» **Instruction 1**: Repeat the passage of the transcript between "I just kept" and "the difficult thing.", inclusive, copying it word for word.

We were elementary, junior-high,
high-school sweethearts.
We lived on the same street,
and it's been a very difficult,
difficult road.
She is third-generation LAPD.
And the survival is day by day
and always looking
over your shoulder
whether you're doing
the right thing or not.
You're constantly
looking over your shoulder.
And every time I get called
into the captain's office,
I wonder, "What did I do now?"
And I've never had
that feeling before.
I just kept on telling myself,
they are not going to defeat me.
They're not going to defeat me.
It's just when you
come across something like this,
what are you gonna do?
And that's the difficult thing.
If I had not given up
the information that I did
to the LA Times, Bruce Lisker
would still be in prison.
[Matt] A bloody footprint
that was attributed to Bruce
at his trial had recently
been reanalyzed
and shown to have not been
made from Bruce's shoe.
So that got us interested
in the case,
and we started talking
to his private investigator
and began
the seven-month investigation.
And at the conclusion of that,
they filed an article
called A Case of Doubt
that eventually
won them an award,
won The Times an award.

» **Records to use**:
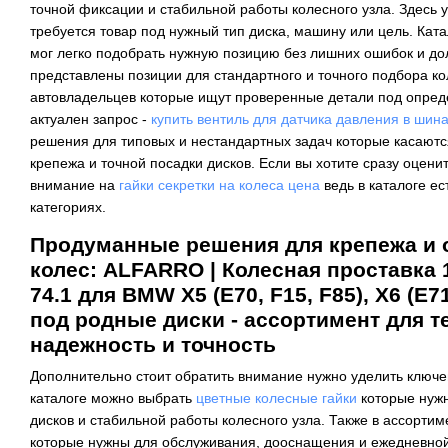
точной фиксации и стабильной работы колесного узла. Здесь
требуется товар под нужный тип диска, машину или цель. Ката
мог легко подобрать нужную позицию без лишних ошибок и дол
представлены позиции для стандартного и точного подбора ко
автовладельцев которые ищут проверенные детали под опред
актуален запрос -
купить вентиль для датчика давления в шин
решения для типовых и нестандартных задач которые касаютс
крепежа и точной посадки дисков. Если вы хотите сразу оцени
внимание на
гайки секретки на колеса цена
ведь в каталоге е
категориях.
Продуманные решения для крепежа и
колес: ALFARRO | Колесная проставка 
74.1 для BMW X5 (E70, F15, F85), X6 (E7
под родные диски - ассортимент для те
надежность и точность
Дополнительно стоит обратить внимание нужно уделить ключ
каталоге можно выбрать
цветные колесные гайки
которые нуж
дисков и стабильной работы колесного узла. Также в ассортим
которые нужны для обслуживания, дооснащения и ежедневной 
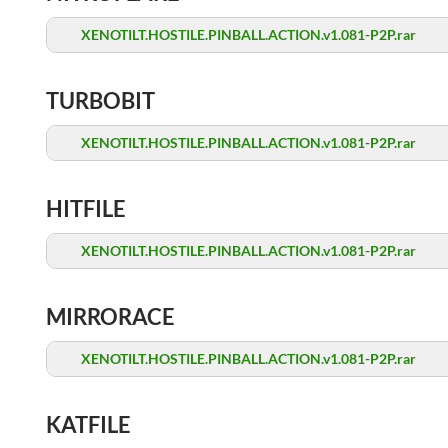
XENOTILT.HOSTILE.PINBALL.ACTION.v1.081-P2P.rar
TURBOBIT
XENOTILT.HOSTILE.PINBALL.ACTION.v1.081-P2P.rar
HITFILE
XENOTILT.HOSTILE.PINBALL.ACTION.v1.081-P2P.rar
MIRRORACE
XENOTILT.HOSTILE.PINBALL.ACTION.v1.081-P2P.rar
KATFILE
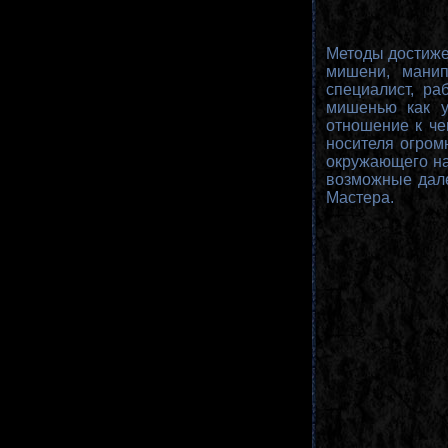
Методы достиже
мишени, манип
специалист, р
мишенью как у
отношение к че
носителя огром
окружающего на
возможные дале
Мастера.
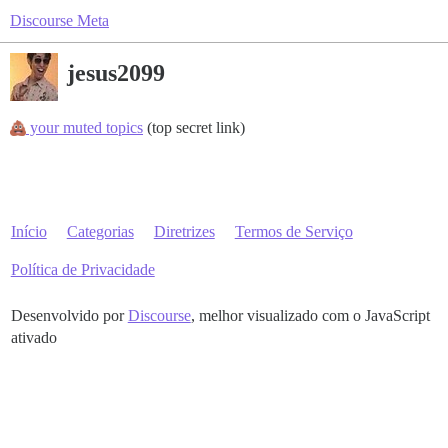
Discourse Meta
jesus2099
your muted topics
(top secret link)
Início
Categorias
Diretrizes
Termos de Serviço
Política de Privacidade
Desenvolvido por
Discourse
, melhor visualizado com o JavaScript
ativado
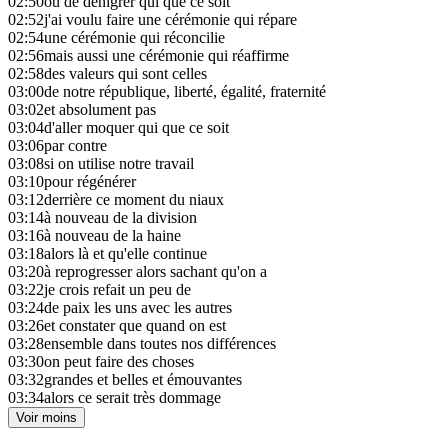
02:50
ou de dénigrer qui que ce soit
02:52
j'ai voulu faire une cérémonie qui répare
02:54
une cérémonie qui réconcilie
02:56
mais aussi une cérémonie qui réaffirme
02:58
des valeurs qui sont celles
03:00
de notre république, liberté, égalité, fraternité
03:02
et absolument pas
03:04
d'aller moquer qui que ce soit
03:06
par contre
03:08
si on utilise notre travail
03:10
pour régénérer
03:12
derrière ce moment du niaux
03:14
à nouveau de la division
03:16
à nouveau de la haine
03:18
alors là et qu'elle continue
03:20
à reprogresser alors sachant qu'on a
03:22
je crois refait un peu de
03:24
de paix les uns avec les autres
03:26
et constater que quand on est
03:28
ensemble dans toutes nos différences
03:30
on peut faire des choses
03:32
grandes et belles et émouvantes
03:34
alors ce serait très dommage
Voir moins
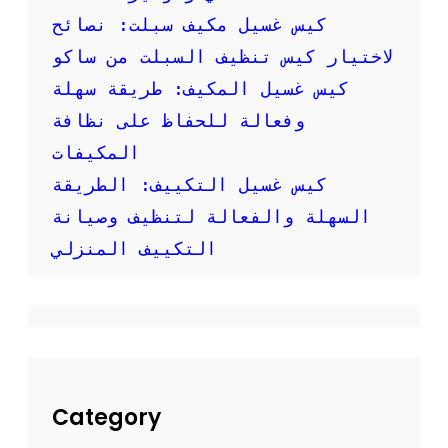
ص
كيس غسيل مكيف سبلت: نصائح
و
ر
لاختيار كيس تنظيف السبلت من ساكو
:
كيس غسيل المكيف: طريقة سهلة
ك
ي
وفعالة للحفاظ على نظافة
ف
المكيفات
ت
ق
كيس غسيل التكييف: الطريقة
و
السهلة والفعالة لتنظيف وصيانة
م
ب
التكييف المنزلي
ت
ن
ظ
ي
ف
م
ك
ي
Category
ف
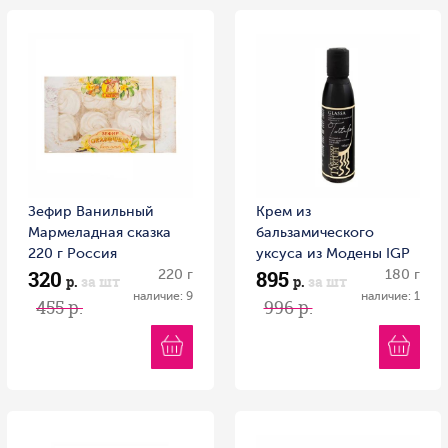
Зефир Ванильный
Крем из
Мармеладная сказка
бальзамического
220 г Россия
уксуса из Модены IGP
320
895
220 г
с черным трюфелем
180 г
р.
за шт
р.
за шт
RETARTU 180 г пл/б
наличие: 9
наличие: 1
455 р.
996 р.
Италия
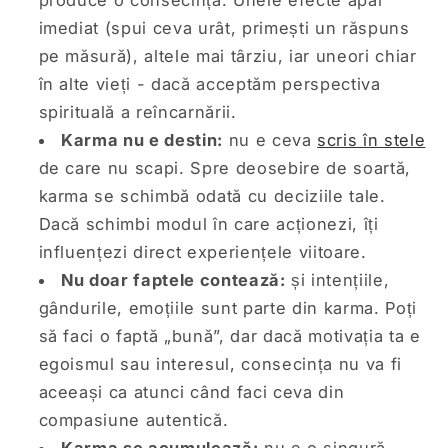
imediat (spui ceva urât, primești un răspuns
pe măsură), altele mai târziu, iar uneori chiar
în alte vieți - dacă acceptăm perspectiva
spirituală a reîncarnării.
Karma nu e destin:
nu e ceva
scris în stele
de care nu scapi. Spre deosebire de soartă,
karma se schimbă odată cu deciziile tale.
Dacă schimbi modul în care acționezi, îți
influențezi direct experiențele viitoare.
Nu doar faptele contează:
și intențiile,
gândurile, emoțiile sunt parte din karma. Poți
să faci o faptă „bună”, dar dacă motivația ta e
egoismul sau interesul, consecința nu va fi
aceeași ca atunci când faci ceva din
compasiune autentică.
Karma se acumulează:
nu e o singură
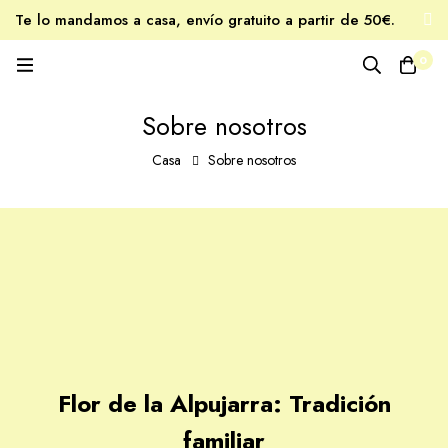
Te lo mandamos a casa, envío gratuito a partir de 50€.
Tu miel favorita, estés donde estés.
0
Sobre nosotros
Casa
Sobre nosotros
Flor de la Alpujarra: Tradición
familiar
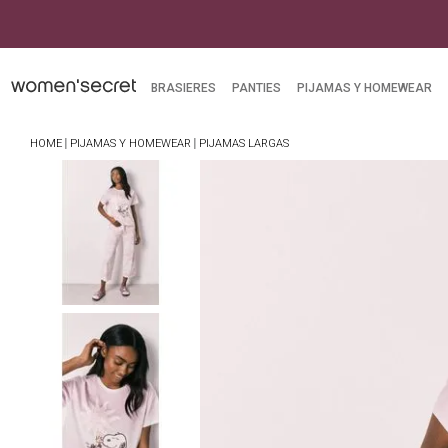
BRASIERES
PANTIES
PIJAMAS Y HOMEWEAR
PIJAMAS Y HOMEWEAR
PIJAMAS LARGAS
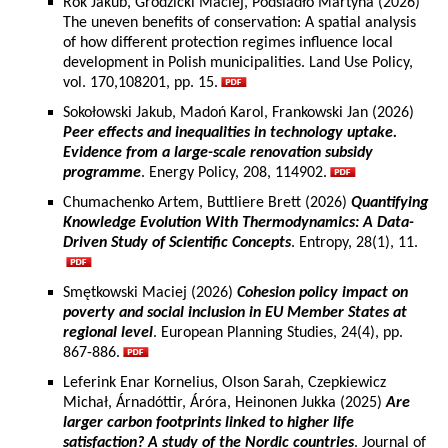
Rok Jakub, Grodzicki Maciej, Podsiadło Martyna (2026)
The uneven benefits of conservation: A spatial analysis
of how different protection regimes influence local
development in Polish municipalities. Land Use Policy,
vol. 170,108201, pp. 15.
Sokołowski Jakub, Madoń Karol, Frankowski Jan (2026)
Peer effects and inequalities in technology uptake.
Evidence from a large-scale renovation subsidy
programme
. Energy Policy, 208, 114902.
Chumachenko Artem, Buttliere Brett (2026)
Quantifying
Knowledge Evolution With Thermodynamics: A Data-
Driven Study of Scientific Concepts
. Entropy, 28(1), 11.
Smętkowski Maciej (2026)
Cohesion policy impact on
poverty and social inclusion in EU Member States at
regional level
. European Planning Studies, 24(4), pp.
867-886.
Leferink Enar Kornelius, Olson Sarah, Czepkiewicz
Michał, Árnadóttir, Áróra, Heinonen Jukka (2025)
Are
larger carbon footprints linked to higher life
satisfaction? A study of the Nordic countries
. Journal of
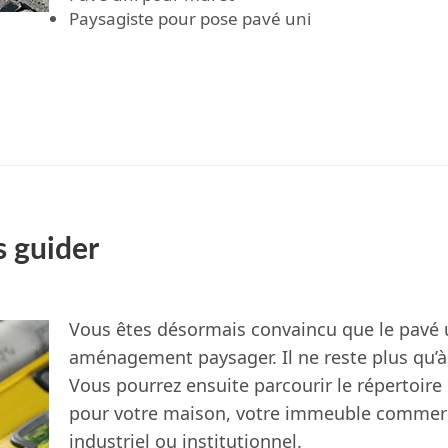
Paysagiste pour pose pavé uni
s guider
Vous êtes désormais convaincu que le pavé u
aménagement paysager. Il ne reste plus qu’à 
Vous pourrez ensuite parcourir le répertoi
pour votre maison, votre immeuble commerci
industriel ou institutionnel.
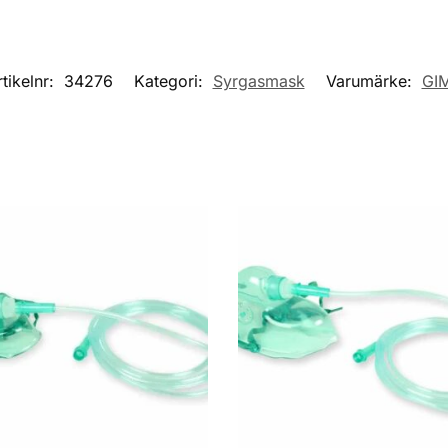
rtikelnr:
34276
Kategori:
Syrgasmask
Varumärke:
GI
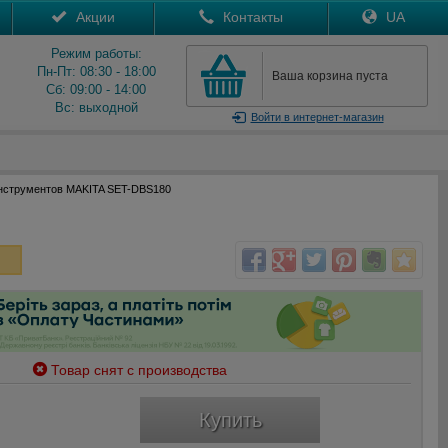
Акции
Контакты
UA
Режим работы:
Пн-Пт: 08:30 - 18:00
Ваша корзина пуста
Сб: 09:00 - 14:00
Вс: выходной
Войти
в интернет-магазин
нструментов MAKITA SET-DBS180
Товар снят с производства
Купить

» **Instruction 2**: Reproduce the records from the line holding "Paysagiste pour pose pavé uni" through the end of the records, inclusive, and leave out the pictures.

» **Exercise answer 1**:
I just kept on telling myself,
they are not going to defeat me.
They're not going to defeat me.
It's just when you
come across something like this,
what are you gonna do?
And that's the difficult thing.

» **Exercise answer 2**:
Paysagiste pour pose pavé uni
s guider
Vous êtes désormais convaincu que le pavé u
aménagement paysager. Il ne reste plus qu’à 
Vous pourrez ensuite parcourir le répertoi
pour votre maison, votre immeuble commerci
industriel ou institutionnel.
rtikelnr:
34276
Kategori:
Syrgasmask
Varumärke:
GI
Акции
Контакты
UA
Режим работы:
Пн-Пт: 08:30 - 18:00
Ваша корзина пуста
Сб: 09:00 - 14:00
Вс: выходной
Войти
в интернет-магазин
нструментов MAKITA SET-DBS180
Товар снят с производства
Купить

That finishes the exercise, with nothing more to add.